Ausgangstext »
Er ist spröde und brüchig: Kalk allein taugt nicht viel – erst Kombinationen mit anderen Materialien und spezielle Konfigurationen machen dieses Material zu einer Grundlage für stabile Strukturen. Was man im menschlichen Bauwesen schon lange weiß, kennt die Natur schon viel länger – und besser: Die Stacheln der Seeigel bestehen ebenfalls zum größten Teil aus Kalk, besitzen aber durch ein spezielles Konzept erstaunliche Festigkeit, wie die Forscher um Helmut Cölfen von der Universität Konstanz erklären. Das Geheimnis liegt demnach im Feinbau: Eine “Backsteinmauer-Architektur” auf der Nano-Ebene sorgt für Bruchfestigkeit von Grund auf.

Ziegelstein-Mörtel-Struktur auf der Nano-Ebene

Den Forschern zufolge ist die Struktur vergleichbar mit dem Werk eines Maurers: Er setzt Stein auf Stein, wobei er die einzelnen Steinschichten mit Mörtel verbindet: nach dem Prinzip hart – weich – hart – weich. Im Fall des Seeigelstachels sind auf der Nano-Ebene dementsprechend kristalline Elemente in geordneter Struktur von einem weicheren Bereich unterfüttert. Wenn hier Kräfte auf den brüchigen Kalk einwirken, bricht der kristalline Baustein zwar, die Energie trifft dann aber auf eine weiche Schicht. Da diese keine Spaltebene hat, breitet sich der Riss nicht weiter aus. Diese Bauprinzip ist beim Seeigelstachel besonders ausgeprägt, findet sich aber beispielsweise auch bei Muschelschalen oder in Knochenstrukturen, sagen die Materialwissenschaftler.

Gespeichertes Material »
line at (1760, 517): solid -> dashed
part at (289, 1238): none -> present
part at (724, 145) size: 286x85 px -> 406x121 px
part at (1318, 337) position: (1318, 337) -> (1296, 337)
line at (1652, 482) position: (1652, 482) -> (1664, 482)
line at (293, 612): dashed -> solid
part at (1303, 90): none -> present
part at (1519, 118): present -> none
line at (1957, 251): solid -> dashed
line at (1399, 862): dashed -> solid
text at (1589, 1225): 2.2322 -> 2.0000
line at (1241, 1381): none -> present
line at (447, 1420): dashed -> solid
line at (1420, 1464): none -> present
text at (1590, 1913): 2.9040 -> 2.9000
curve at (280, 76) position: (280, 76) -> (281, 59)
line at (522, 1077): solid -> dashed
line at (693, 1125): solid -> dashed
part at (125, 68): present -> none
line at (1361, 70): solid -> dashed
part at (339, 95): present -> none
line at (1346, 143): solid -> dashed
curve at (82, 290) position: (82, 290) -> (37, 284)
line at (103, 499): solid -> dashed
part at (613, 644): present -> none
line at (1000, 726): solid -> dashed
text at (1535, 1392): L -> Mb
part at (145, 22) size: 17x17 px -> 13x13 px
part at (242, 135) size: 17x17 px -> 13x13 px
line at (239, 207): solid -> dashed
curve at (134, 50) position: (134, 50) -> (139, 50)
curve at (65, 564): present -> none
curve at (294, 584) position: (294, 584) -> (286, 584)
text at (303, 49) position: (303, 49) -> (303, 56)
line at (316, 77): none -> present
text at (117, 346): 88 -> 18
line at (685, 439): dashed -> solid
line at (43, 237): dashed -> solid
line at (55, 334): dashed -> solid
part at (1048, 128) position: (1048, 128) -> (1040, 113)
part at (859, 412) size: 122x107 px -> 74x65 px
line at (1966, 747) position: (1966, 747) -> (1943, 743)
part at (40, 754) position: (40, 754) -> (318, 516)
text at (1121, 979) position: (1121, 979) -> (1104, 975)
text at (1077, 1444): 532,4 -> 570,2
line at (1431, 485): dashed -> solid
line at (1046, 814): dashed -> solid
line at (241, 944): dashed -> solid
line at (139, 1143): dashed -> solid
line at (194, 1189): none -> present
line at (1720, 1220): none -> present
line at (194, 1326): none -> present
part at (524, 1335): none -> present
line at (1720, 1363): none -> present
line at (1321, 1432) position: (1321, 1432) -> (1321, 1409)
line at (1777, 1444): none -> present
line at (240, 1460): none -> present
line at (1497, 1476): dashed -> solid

Zu erledigende Aufgaben »
a – Fassen Sie den Ausgangstext über Seeigelstacheln in zwei Sätzen zusammen.
b – Führen Sie den Ausgangstext über den Feinbau der Seeigelstacheln im Anschluss an seinen letzten Satz fort.
Das Material spielt hierfür keine Rolle.

Schriftliche Antworten »
a – Seeigelstacheln bestehen zum größten Teil aus sprödem Kalk, besitzen aber laut den Forschern um Helmut Cölfen von der Universität Konstanz dank einer „Backsteinmauer-Architektur“ auf der Nano-Ebene erstaunliche Festigkeit. Dabei sind kristalline Elemente von einem weicheren Bereich ohne Spaltebene unterfüttert, an dem sich ein Riss nicht weiter ausbreitet, und dieses Bauprinzip findet sich auch bei Muschelschalen oder in Knochenstrukturen.

b –
Der Arbeitsgruppe um Cölfen ist es nun gelungen, dieses “Ziegelstein-Mörtel-Prinzip” für das Baumaterial Zement im Nano-Maßstab nachzubauen. Der Knackpunkt war dabei: Sie
fanden Makromoleküle, die die Funktion des Mörtels übernehmen und die kristallinen Bausteine im Nano-Maßstab verkleben, wobei diese sich von selbst ausrichten. Wie die Forscher erklären, handelt es sich dabei um den zentralen Unterschied zum herkömmlichen Zement. Dieser Baustoff besitzt eine ungeordnete Struktur – alles klebt mit allem zusammen. “Auf der Nano-Ebene schon die Bruchfestigkeit codieren”, beschreibt Cölfen die Herausforderung, der sich sein Team offenbar erfolgreich gestellt hat. Wie sie berichten, entdeckten sie zehn negativ geladene Makromoleküle, die an den Zement-Nanopartikeln und nichts anderem im Zement haften.

Biegetests mit beeindruckenden Resultaten

Mit diesen Elementen konnten die Wissenschaftler kleine Stücke von nanostrukturiertem Zement herstellen. Doch hält das Material auch, was es verspricht? Um dies zu testen, wurde mit Hilfe eines Ionenstrahls eine Mikrostruktur aus dem nanostrukturierten Zement ausgeschnitten: ein drei Mikrometer langer Balken. Durch einen sogenannten Mikromanipulator drückten die Forscher diesen Balken nach unten und ließen ihn anschließend wieder in die Ausgangsposition zurückschwingen.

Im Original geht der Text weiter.